When calculate loss in model forward with multi-gpu training then get a tuple loss

Alva-2020 · July 22, 2020, 6:30pm

Hi everyone, when I use F.nn_loss() in model forward as above. Then I two GPUs to train the model in form of model = torch.nn.DataParallel(model).cuda(). I get a tuple speed_loss. Before I called loss.backward, I use torch.sum(speed_loss) to get a scalar. Is this right? The tuple is from two gpus calculation. I add them together then go backward directly.

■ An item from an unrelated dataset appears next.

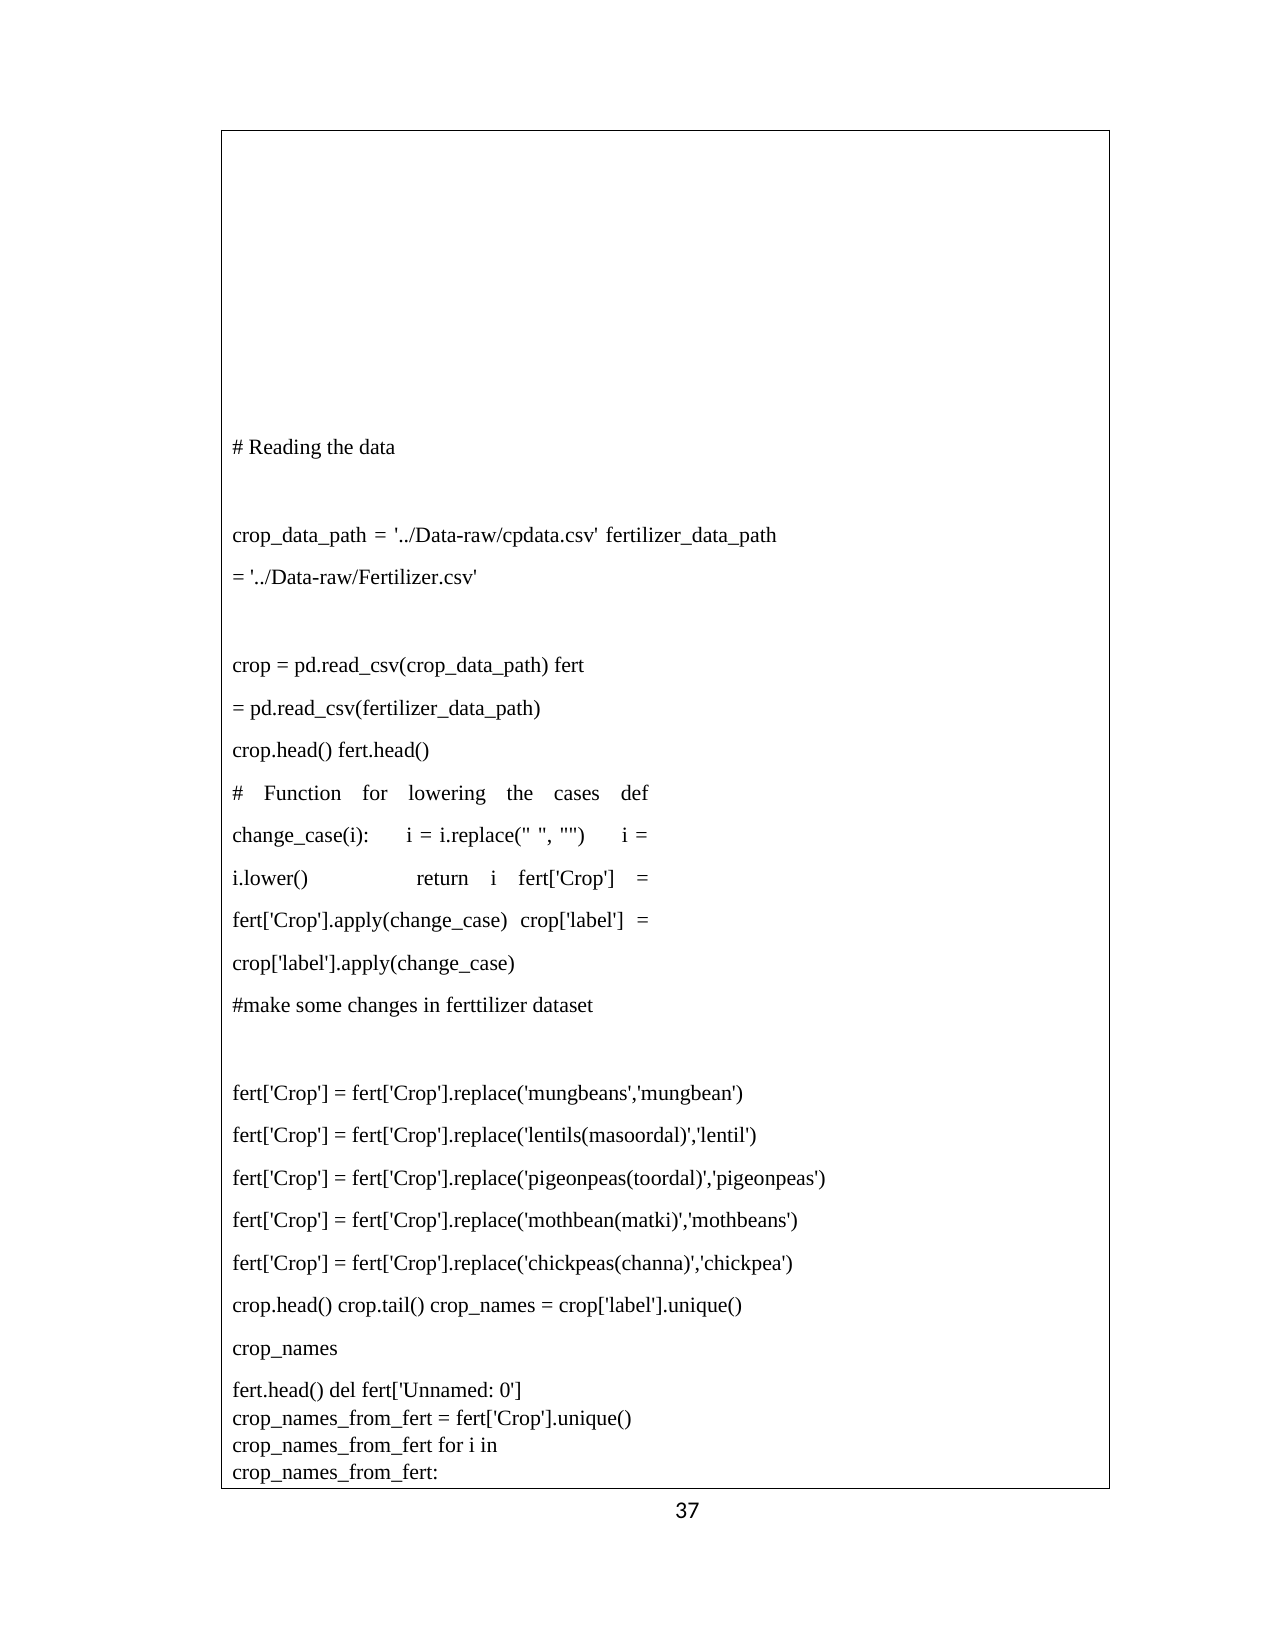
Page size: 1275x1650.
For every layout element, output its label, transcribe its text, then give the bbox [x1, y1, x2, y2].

ptrblck · July 25, 2020, 3:02am

The output of nn.DataParallel should be a single tensor on the default device and thus the target as well.
I’m not sure, if you are using a custom data parallel approach, but if you are calculating the loss based on the model output and target, you should get a tensor (also on the default device) and not a tuple.

Alva-2020 · August 11, 2020, 2:43am

Thanks very much, I fixed it.

gangqiang_hu · November 6, 2020, 2:17pm

I got the same problem, getting multiple loss. How do you solve that? Thanks a lot!

gangqiang_hu · November 7, 2020, 2:17am

OK…I fixed that. If you compute and return the loss inside the model, then you will get a loss list. Just average the loss list.